PASSAGE FOR REVIEW:
=======

The news reported (and this took me back because I thought Vancouver had this award)that Regina is the crime captial of Canada in regard to gang crimes. It stated that it has held that position for the last 9 years. I was shocked. It looks very laid back and quiet there. I did spend the majority of my time at Depot so I guess that would explain not seeing anything remotely scary. Iggy and his wife and daughter live right in the midst of that scene. I really hope they are okay. It's odd that he has been gone for so long. Even if he doesn't come on line he usually sends a couple of lines so we know what he's been up to. I only know his first name so I can't even try to inquire.
The native people there feel they are being left out in the cold and not receiving the help they need. I hope that having it on TV brings it the attention it needs and that everyone pulls together to bring this to an end. The Chief was a very nice, well spoken man and I could not help but really listen to what he had to say.

Hi VanIsle, sound like this is what you watched..

Looking out over the hills on the Piapot First Nation Reserve, Harold Lavallee mourns the son he lost two years ago. "There isn't a day that goes by that I don't think about him," he said.

=======

ACTIVITY LIST:
1 – For the post on Regina's gang crime, decide whether each statement agrees with it. Answer yes or no, and quote the words that settle it.
(a) The writer spent most of their time at Depot.
(b) The writer knows Iggy's full name.
(c) Harold Lavallee lost his son two years ago.
2 – Copy the post on Regina's gang crime between "The native people" and "what you watched..", inclusive, and swap "Chief" for "leader".
3 – Using the post on Regina's gang crime, answer these questions:
(a) According to the news, for how many years has Regina held its position on gang crime?
(b) Who lives with Iggy?
(c) On which reserve does Harold Lavallee look out over the hills?

Saved data entries
=======

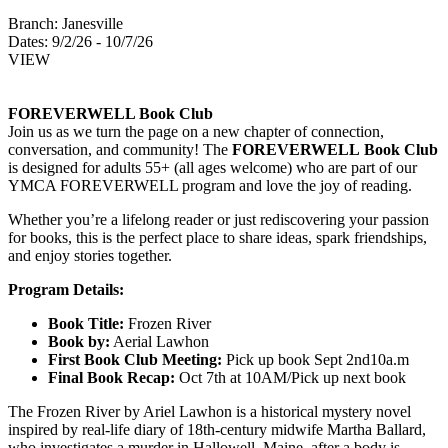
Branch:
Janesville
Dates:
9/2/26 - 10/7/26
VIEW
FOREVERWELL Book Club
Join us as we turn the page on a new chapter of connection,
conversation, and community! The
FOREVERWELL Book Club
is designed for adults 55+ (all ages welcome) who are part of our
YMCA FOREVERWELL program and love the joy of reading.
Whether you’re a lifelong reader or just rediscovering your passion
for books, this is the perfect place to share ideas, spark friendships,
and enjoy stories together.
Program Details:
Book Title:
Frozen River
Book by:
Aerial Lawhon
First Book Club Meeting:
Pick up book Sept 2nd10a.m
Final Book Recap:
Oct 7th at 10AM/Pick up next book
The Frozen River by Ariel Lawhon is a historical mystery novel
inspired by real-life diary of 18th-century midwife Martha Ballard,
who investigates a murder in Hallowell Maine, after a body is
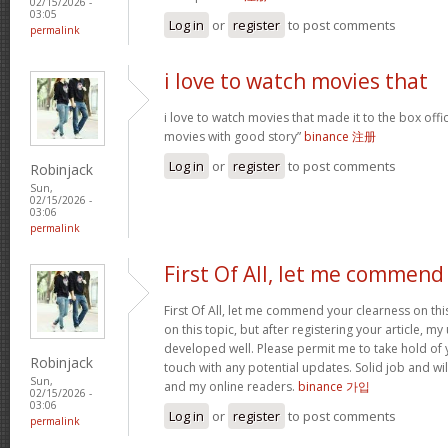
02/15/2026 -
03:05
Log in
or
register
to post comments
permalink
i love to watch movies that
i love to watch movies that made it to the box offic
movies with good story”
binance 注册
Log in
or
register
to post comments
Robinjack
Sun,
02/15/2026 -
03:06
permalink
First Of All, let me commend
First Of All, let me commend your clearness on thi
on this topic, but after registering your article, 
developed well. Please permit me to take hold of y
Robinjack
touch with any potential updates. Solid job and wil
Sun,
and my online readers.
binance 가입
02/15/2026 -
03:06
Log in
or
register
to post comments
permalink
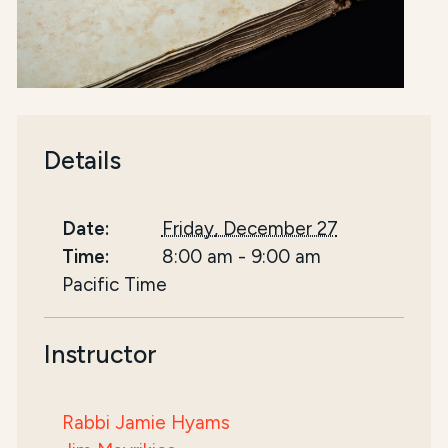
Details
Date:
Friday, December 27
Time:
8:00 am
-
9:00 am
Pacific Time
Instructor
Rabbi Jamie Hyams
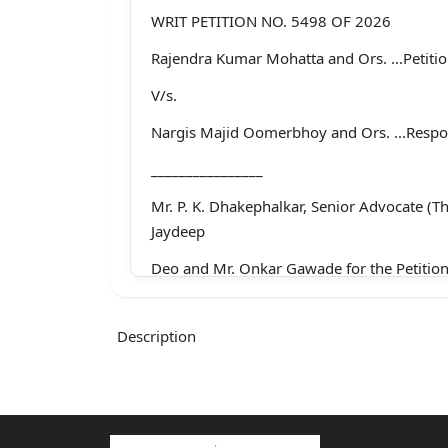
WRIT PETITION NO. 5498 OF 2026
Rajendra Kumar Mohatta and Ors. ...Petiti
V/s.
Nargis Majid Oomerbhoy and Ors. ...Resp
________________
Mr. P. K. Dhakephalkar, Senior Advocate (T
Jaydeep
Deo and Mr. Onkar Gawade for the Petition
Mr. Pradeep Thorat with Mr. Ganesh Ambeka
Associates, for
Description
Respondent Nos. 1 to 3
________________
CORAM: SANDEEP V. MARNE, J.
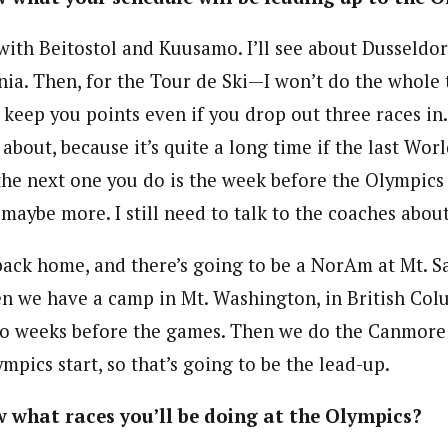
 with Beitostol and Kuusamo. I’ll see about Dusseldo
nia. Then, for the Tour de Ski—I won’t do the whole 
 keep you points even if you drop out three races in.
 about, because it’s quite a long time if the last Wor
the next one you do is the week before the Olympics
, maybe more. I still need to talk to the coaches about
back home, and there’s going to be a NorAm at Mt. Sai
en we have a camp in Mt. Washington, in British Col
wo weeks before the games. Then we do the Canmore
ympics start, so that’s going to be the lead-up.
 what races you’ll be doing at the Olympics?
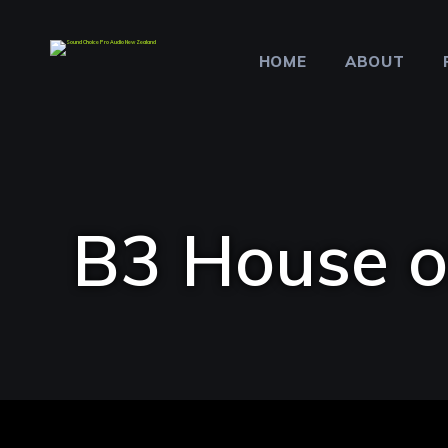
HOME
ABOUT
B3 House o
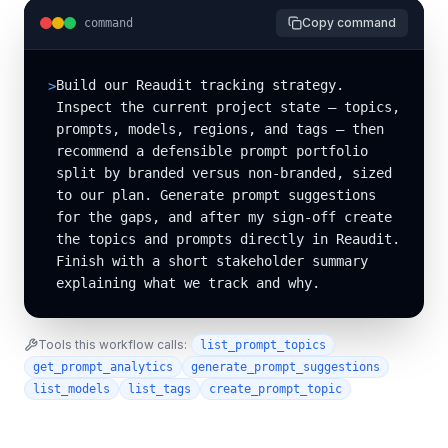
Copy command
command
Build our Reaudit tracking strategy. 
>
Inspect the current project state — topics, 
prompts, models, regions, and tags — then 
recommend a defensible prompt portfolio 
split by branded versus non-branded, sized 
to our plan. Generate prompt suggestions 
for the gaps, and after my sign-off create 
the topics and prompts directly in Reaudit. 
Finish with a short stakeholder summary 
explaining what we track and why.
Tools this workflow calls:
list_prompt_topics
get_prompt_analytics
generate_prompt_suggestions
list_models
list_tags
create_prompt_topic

=======

SOLVED TASKS:
1 –
(a) Yes: "I did spend the majority of my time at Depot"
(b) No: "I only know his first name"
(c) Yes: "Harold Lavallee mourns the son he lost two years ago"

2 –
The native people there feel they are being left out in the cold and not receiving the help they need. I hope that having it on TV brings it the attention it needs and that everyone pulls together to bring this to an end. The leader was a very nice, well spoken man and I could not help but really listen to what he had to say.

Hi VanIsle, sound like this is what you watched..

3 –
(a) 9 years
(b) His wife and daughter
(c) The Piapot First Nation Reserve